Le nouveau siècle et ses nouveautés
Les choses n’ont commencé à changer que vers 2000, avec la prolifération de l’accès aux informations sur la santé via Internet. Aujourd’hui, le coût de l’accès à la nourriture et aux salles de sport de la meilleure qualité, ainsi qu’aux meilleures informations sur la manière de les utiliser, a grimpé en flèche. En conséquence, le privilège se traduit par des silhouettes présentant un faible taux de graisse corporelle qui mettent en valeur des muscles formés, par le loisir de se permettre de longues séances d’entraînement dans des salles de sport coûteuses, par des régimes alimentaires élaborés par des coachs et des entraîneurs, par des bronzages qui évoquent les voyages et par des vêtements ajustés et coûteux qui accentuent ces avantages. Le plus grand changement d’attitude, cependant, s’est produit à l’égard de la musculature.
La notion de musculature a été réintroduite dans le monde au milieu du 16e siècle, avec la découverte de ce que l’on a appelé l’Hercule de Farnèse, une copie romaine d’une sculpture grecque antique. Mais son influence a été extrêmement limitée jusqu’à l’époque actuelle. Ce n’est qu’après le démantèlement des mythes entourant le muscle, à savoir qu’il contribuait aux maladies cardiaques, qu’il rendait lent et inflexible, et qu’il n’était pas produit par l’entraînement mais était plutôt un signe donné par Dieu à une caste inférieure, que le muscle est devenu un signe de santé et de prospérité.

__Enregistrements__:
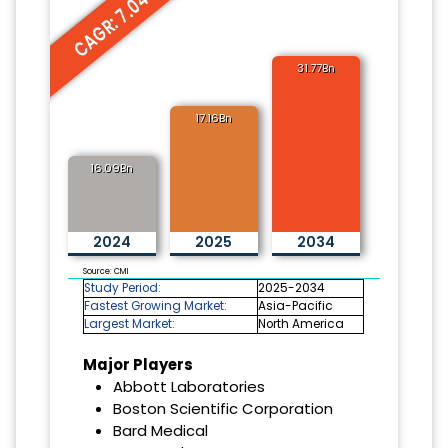
CAGR: 7.04%
31.77Bn
17.16Bn
16.09Bn
2024
2025
2034
Source: CMI
Study Period:
2025-2034
Fastest Growing Market:
Asia-Pacific
Largest Market:
North America
Major Players
Abbott Laboratories
Boston Scientific Corporation
Bard Medical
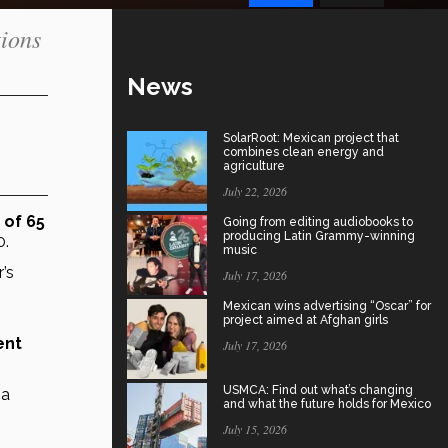
tions
News
SolarRoot: Mexican project that
combines clean energy and
agriculture
July 22, 2026
will be over the age of 65 
Going from editing audiobooks to
producing Latin Grammy-winning
0.
music
s 
July 17, 2026
Mexican wins advertising “Oscar” for
project aimed at Afghan girls
nt 
July 17, 2026
USMCA: Find out what’s changing
a 
and what the future holds for Mexico
July 15, 2026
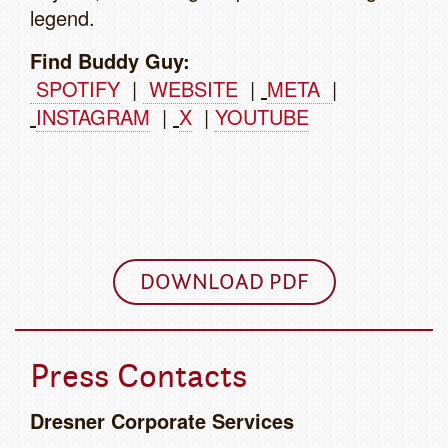
legend.
Find Buddy Guy:
SPOTIFY
|
WEBSITE
|
META
|
INSTAGRAM
|
X
|
YOUTUBE
DOWNLOAD PDF
Press Contacts
Dresner Corporate Services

__Exercice__: Extrayez du texte le passage qui va de « Le nouveau siècle » à « de la musculature. », ces deux extrémités comprises. Ces enregistrements ont une autre origine que le texte.

__Réponse__:
Le nouveau siècle et ses nouveautés
Les choses n’ont commencé à changer que vers 2000, avec la prolifération de l’accès aux informations sur la santé via Internet. Aujourd’hui, le coût de l’accès à la nourriture et aux salles de sport de la meilleure qualité, ainsi qu’aux meilleures informations sur la manière de les utiliser, a grimpé en flèche. En conséquence, le privilège se traduit par des silhouettes présentant un faible taux de graisse corporelle qui mettent en valeur des muscles formés, par le loisir de se permettre de longues séances d’entraînement dans des salles de sport coûteuses, par des régimes alimentaires élaborés par des coachs et des entraîneurs, par des bronzages qui évoquent les voyages et par des vêtements ajustés et coûteux qui accentuent ces avantages. Le plus grand changement d’attitude, cependant, s’est produit à l’égard de la musculature.